До самой старости Толстой оставался очень активным человеком: любил играть с молодежью в городки в аллеях парка, в крокет, лаун-теннис. Шестидесятилетний писатель бегал наперегонки с детьми, проезжал на велосипеде по 30 с лишним верст за день. Когда начинались подвижные игры, требующие силы и ловкости, он глаз не сводил с играющих. Часто не мог сдержать свой азарт и быстро включался в игру, проявляя при этом ловкость и грацию.
О феноменальной ловкости Толстого ходили легенды. Шурин писателя вспоминал, как седовласый Лев Николаевич, прогуливаясь с ним по залу и подсмеиваясь над чем-то, вдруг вскочил к нему на плечи. Современники отмечали поразительную спортивную форму Толстого, которую он сохранил до старости. Лев Николаевич любил упражнения с гантелями и не без гордости вспоминал о том, как он крестился в молодости двухпудовыми гирями.
Гимнастикой Толстой занимался ежедневно — по утрам в своем кабинете. Любовь к спорту пронес через всю свою жизнь: верховая езда, фехтование, бокс, плавание и пр. Спорт был его стихией, дарящей здоровье, ощущение полноты жизни. Крепость тела рождает бодрость духа — этот древний постулат был его кредо. Понимая огромное значение физических упражнений для полноценного и гармоничного развития человека, писатель стремился привить любовь к спорту и своим детям: он поставил для них на площадке перед домом «шаги» — своеобразную детскую карусель, «гимнастику» — гимнастический снаряд с кольцами и трапецией. Сам он все умел, все знал, и притом основательно.
Приехал как-то в Ясную Поляну один иностранец. Беседуя с писателем, он подошел к «гимнастике», на которой упражнялись дети Толстого, и проделал на снарядах какой-то незамысловатый трюк.
— Вот это искусство вам, граф, уж наверно незнакомо, — не без иронии сказал он Толстому.
Лев Николаевич засмеялся и показал, как надо заниматься гимнастикой. Иностранец был в полном восторге от ловких, профессионально проделанных Толстым упражнений.
Состязаясь в гимнастике с молодежью, Толстой любил демонстрировать свой «коронный» номер — «Ивана Михайловича». Так называлось тяжелое упражнение, суть которого состояла в том, чтобы повиснуть на руках на перекладине, просунув между ними ноги, и, приподнявшись кверху, сесть на перекладину. Пятидесятилетний Лев Николаевич делал это упражнение очень ловко, как молодой гимнаст! Но, бывало, задумывался: «Зачем я это делаю? Ведь духовной работе лучше спо
собствует вегетарианство, правильное пищеварение, чем работа мышц». Перед смертью, 24 октября 1910 года Толстой записал в своем дневнике: «Начал делать не свойственную годам гимнастику и повалил на себя шкап.
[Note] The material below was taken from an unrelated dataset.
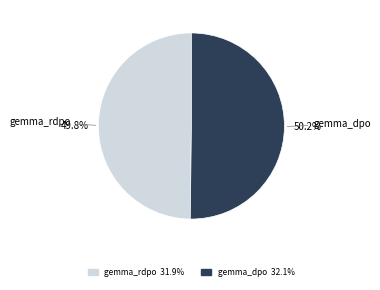

Does any single category account for the majority?

Yes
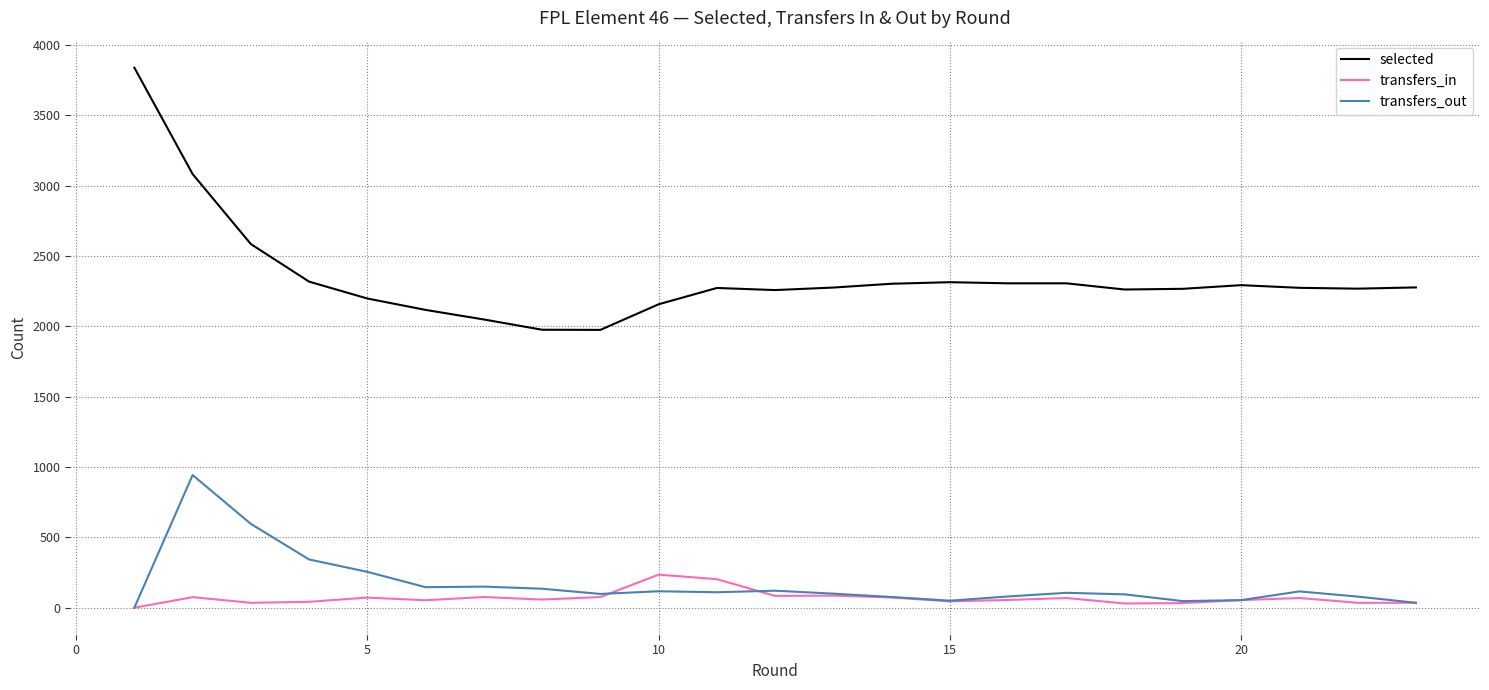

Which series has the largest total across all categories?

selected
То-то дурень». А чуть позже отметил в карманной записной книжке: «Совестно даже в дневнике признаться в своей глупости. Со вчерашнего дня начал делать гимнастику — помолодеть, дурак, хочет — и повалил на себя шкап и напрасно измучился, то-то дурак 8 2-летний». Это было за 15 дней до его кончины.
До глубокой старости купался в пруду и в реке Воронке. Больше всего любил это делать после Ильина дня, когда люди обычно переставали купаться. Порой ездил верхом к друзьям Николаевым, жившим на даче у Красноглазовой, чтобы искупаться в пруду Ли- венцова.
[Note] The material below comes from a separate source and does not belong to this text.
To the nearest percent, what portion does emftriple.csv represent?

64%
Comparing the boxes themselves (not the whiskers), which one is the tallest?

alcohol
Большой пруд Ясной Поляны зимой представлял собой каток О том, как катались на коньках по льду Большого пруда, сохранился рассказ одного из сыновей писателя: «Едим торопясь и пулей бежим вниз одеваться. Полушубки, валенки, шапки с наушниками, берем коньки, и начинается беготня. Дорожки на пруду расчищены большим кругом, но мы сами проделали лабиринты, переулочки и тупички и по ним вертимся. Приходят папа и мама и тоже надевают коньки. Ноги зябнут, пальцы онемели, но я молчу, потому что боюсь, что пошлют домой греться. Увлекаются все. Давно пора идти, но мы выпрашиваем еще несколько минут, еще немножечко. С деревни прибежали ребятишки и дивуются на нашу ловкость. Щекочет самолюбие, и начинаешь выкидывать всякие фокусы, пока не упадешь и не расшибешь себе нос».
Из настольных игр в семье Льва Николаевича самой любимой были шахматы. Он считал, что лучше всех в шахматы играют музыканты. При этом писатель ссылался на Танеева, Гольденвейзера и своего старшего сына Сергея. Садясь за шахматный стол с Танеевым, обговаривал с ним условия игры: если проиграет он, то будет читать вслух главы из своих произведений, а если Танеев, — тот будет исполнять свои музыкальные композиции.